** DIRECTIONS FOR THIS TASK **
Copy out every line from the one containing "00:00-06:00: median 8.8, box" down to the one containing "18:00-24:00: median 8.8, box", keeping both of those lines and changing nothing.

═══ GIVEN DATA ═══

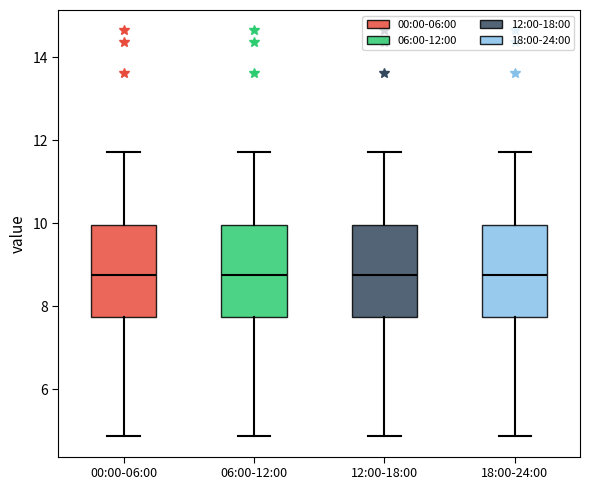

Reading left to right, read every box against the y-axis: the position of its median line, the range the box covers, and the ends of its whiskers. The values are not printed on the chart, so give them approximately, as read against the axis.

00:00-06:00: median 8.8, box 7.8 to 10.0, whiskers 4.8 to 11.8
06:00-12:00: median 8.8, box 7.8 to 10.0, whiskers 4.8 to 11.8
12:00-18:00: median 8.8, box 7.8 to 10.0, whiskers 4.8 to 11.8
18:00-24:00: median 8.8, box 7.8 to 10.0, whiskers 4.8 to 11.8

═══
═══ GIVEN DATA ═══

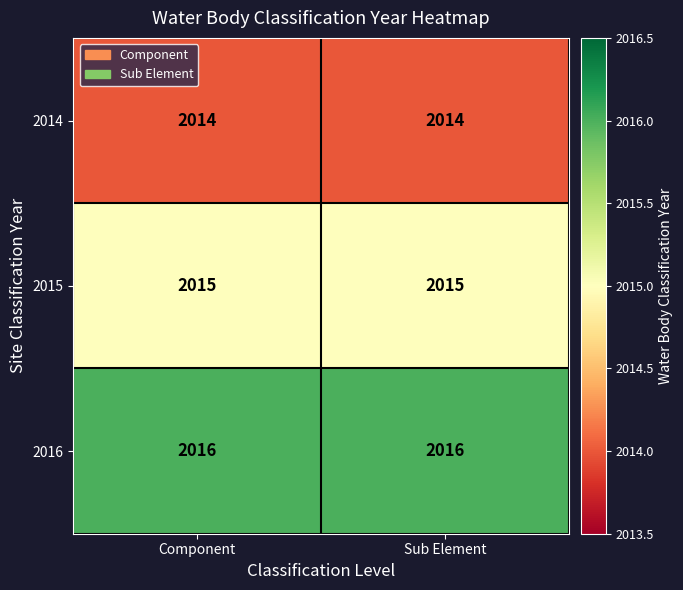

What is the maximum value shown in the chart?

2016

═══

** SOLUTION BELOW **
00:00-06:00: median 8.8, box 7.8 to 10.0, whiskers 4.8 to 11.8
06:00-12:00: median 8.8, box 7.8 to 10.0, whiskers 4.8 to 11.8
12:00-18:00: median 8.8, box 7.8 to 10.0, whiskers 4.8 to 11.8
18:00-24:00: median 8.8, box 7.8 to 10.0, whiskers 4.8 to 11.8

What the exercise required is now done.